Provided text —

>> begin

2:40 PM TF-ThA-3 TEM Study of Defects, Domains and Vacancy Ordering in Ga2Se3/GaAs(100) and Ga2Se3/Si(111) Thin Films
Z.R. Dai, S.R. Chegwidden, S. Meng (University of Washington); K. Ueno, A. Koma (University of Tokyo, Japan); M.A. Olmstead, F.S. Ohuchi (University of Washington)
Ga2Se3 belongs to a class of M2(III)X3(VI) compounds (where M=AL, Ga or In and X=S, Se or Te) that is largely unexplored, but which has potential applications in novel optoelectronic devices. The crystal structure of Ga2Se3 is based on tetrahedral atomic coordination as in the zinc-blende structure, but in which one third of Ga sites on the average are left as vacancies to preserve charge balance in the crystal. The existence of vacancies complicates the Ga2Se3 crystal structure, with their arrangement leading to a variety of polymorphs and possible defect structures, but the arrangement of vacancies also strongly influences the properties of Ga2Se3. In particular, the vacancy ordering in the crystal structure likely results in the unique optical and electronic properties of Ga2Se3. In this work, the Ga2Se3 films were grown on GaAs(100) and Si(111) substrates, respectively, by Molecular Beam Epitaxy (MBE). The microstructure of the Ga2Se3 films were characterized by transmission electron microscopy (TEM). For the case of Ga2Se3/GaAs(100), a single crystal Ga2Se3 film was obtained, in which a number of plane boundaries parallel to [111] crystal planes were observed, as well as some micro-twins. The electron diffraction analysis indicates that the vacancies are ordered to distribute into the domains separated by the boundaries in some equivalent orientations of the zinc-blende structure. For the case of Ga2Se3/Si(111), the Ga2Se3 film consists of domains forming a twin relationship each other, relative to the [-110] crystal planes of the Si substrate. The vacancy ordering occurs in the [111] crystal planes and the periodicity of atomic stacking along <111> crystal direction is two times of that for the cubic zinc-blende structure. The ordered arrangement of the vacancies is associated with the surface structure of the substrates. The attribute of the boundaries and formation mechanism of the domains and vacancy ordering will be discussed.
3:00 PM TF-ThA-4 Sputtered Deposition of Ni3Al Thin Films
G.B. Thompson, X.D. Zhang, R. Grylls, R. Banerjee, P.M. Anderson, H.L. Fraser (Ohio State University)
Monolithic Ni3Al films have been deposited using a magnetron sputtering technique. Each film was deposited onto an amorphous SiO2 substrate at 25°C (unheated), 200°C, and 400°C. X-ray Diffraction, Transmission Electron Microscopy, and High Resolution Electron Microscopy was used to characterize the microstructure of the thin films. A nonequilibrium structure, which can be common in PVD techniques due to the high quench rates from a vapor to solid state, was observed. The phase transition towards the equilibrium state was seen with increased substrate temperature. X-ray diffraction indicated a strong [111] texture to all the deposited films in the growth direction. Although the elevated temperature samples showed the onset of a slight cubic orientation texturing. TEM/HREM was performed upon cross section and plan view specimens. An equiaxed grain structure, with a typical grain size of 20 nm, was seen in the films. No obvious macroscopic grain growth was observed for the elevated temperature samples. However a high density of planar defects was observed in the cross section of the unheated specimen. Formation of these planer defects will be discussed in terms of phase transition and structural stability in the Ni3Al thin films.

>> end

Information given —
>> begin

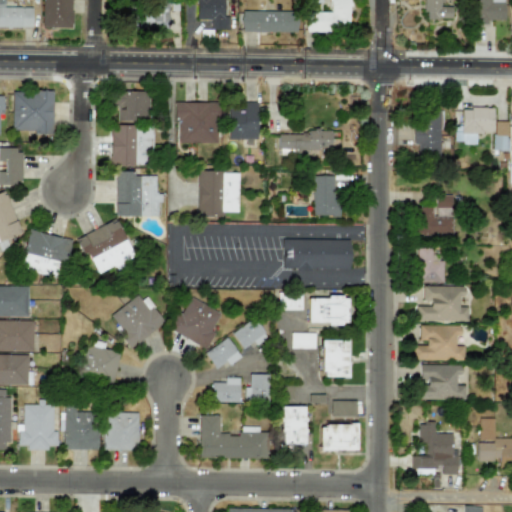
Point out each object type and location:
building: (495, 0)
building: (313, 1)
building: (437, 9)
building: (485, 11)
building: (55, 13)
building: (212, 13)
building: (15, 16)
building: (148, 16)
building: (329, 17)
building: (268, 21)
road: (95, 32)
road: (255, 67)
building: (0, 103)
building: (128, 105)
building: (31, 112)
building: (195, 122)
building: (241, 123)
building: (472, 124)
road: (84, 128)
road: (170, 128)
building: (426, 135)
building: (499, 135)
building: (304, 142)
building: (122, 146)
building: (10, 165)
building: (215, 193)
building: (134, 195)
building: (322, 195)
building: (6, 219)
building: (433, 219)
building: (103, 246)
road: (175, 251)
building: (313, 253)
building: (43, 254)
building: (314, 255)
road: (384, 256)
building: (426, 266)
building: (427, 266)
building: (13, 301)
building: (287, 301)
building: (439, 303)
building: (440, 304)
building: (326, 310)
building: (134, 319)
building: (193, 322)
building: (249, 332)
building: (247, 334)
building: (15, 335)
building: (300, 339)
building: (301, 340)
building: (437, 342)
building: (437, 343)
building: (220, 353)
building: (332, 357)
building: (333, 358)
building: (97, 364)
building: (13, 369)
road: (212, 372)
road: (308, 382)
building: (439, 382)
building: (254, 387)
building: (258, 387)
building: (224, 390)
building: (314, 397)
building: (341, 407)
building: (342, 410)
building: (3, 418)
building: (290, 424)
road: (166, 426)
building: (35, 427)
building: (77, 428)
building: (484, 428)
building: (118, 431)
building: (335, 437)
building: (336, 437)
building: (227, 441)
building: (434, 450)
building: (494, 450)
road: (189, 484)
road: (85, 497)
road: (446, 497)
road: (200, 498)
building: (469, 509)
building: (256, 510)
building: (321, 510)
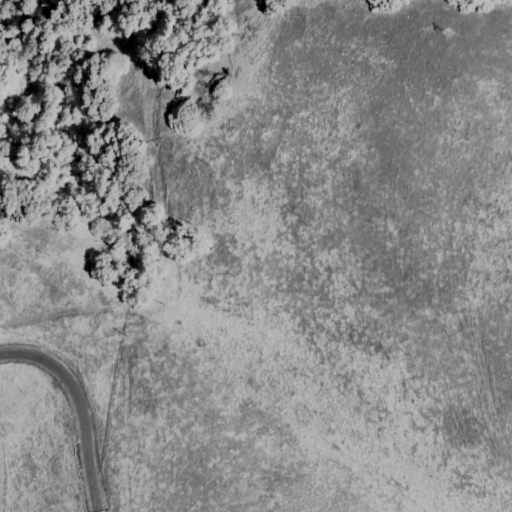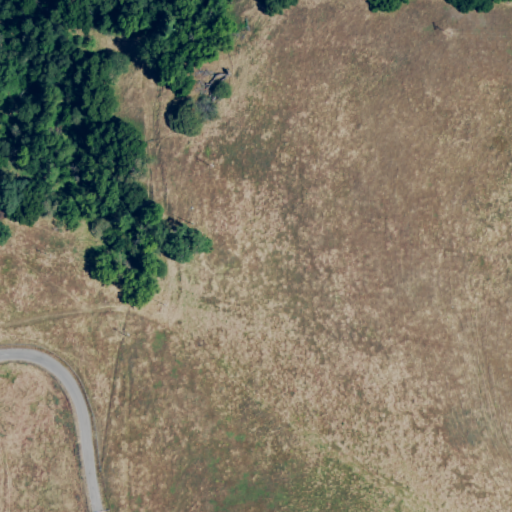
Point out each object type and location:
road: (77, 405)
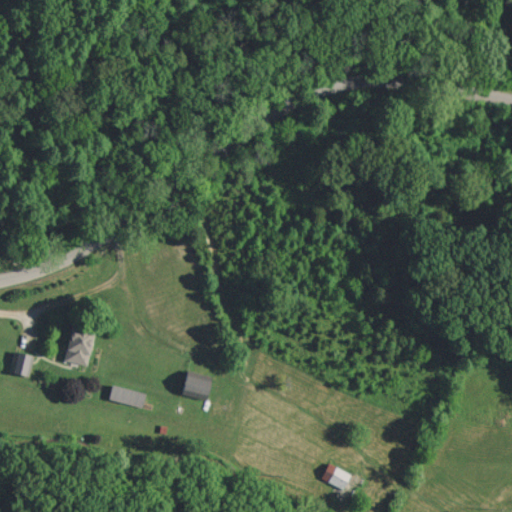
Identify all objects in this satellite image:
road: (510, 1)
road: (242, 132)
building: (78, 345)
building: (22, 362)
building: (196, 384)
building: (126, 395)
building: (335, 475)
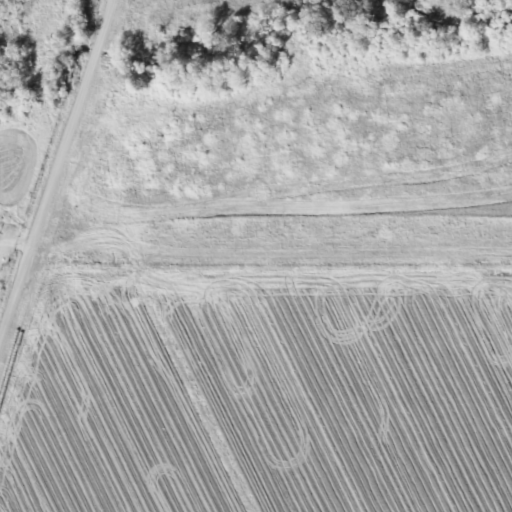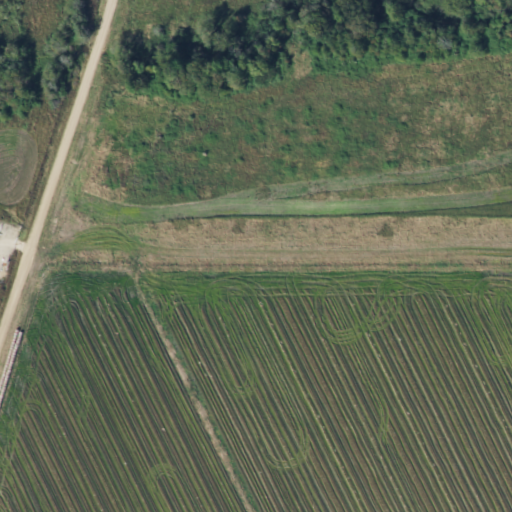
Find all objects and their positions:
road: (58, 182)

>> end

Requirement A — Please copy the abstracts word for word from "3:00 PM TF-ThA-4" to "(Ohio State University)".
Requirement B —
Answer these questions from the abstracts:
(i) On which two substrates were the Ga2Se3 films grown?
(ii) What technique was used to deposit the Ni3Al films?
(iii) What typical grain size was seen in the Ni3Al films?
The data are not needed for anything here.

Complete output A —
3:00 PM TF-ThA-4 Sputtered Deposition of Ni3Al Thin Films
G.B. Thompson, X.D. Zhang, R. Grylls, R. Banerjee, P.M. Anderson, H.L. Fraser (Ohio State University)

Complete output B —
(i) GaAs(100) and Si(111)
(ii) Magnetron sputtering
(iii) 20 nm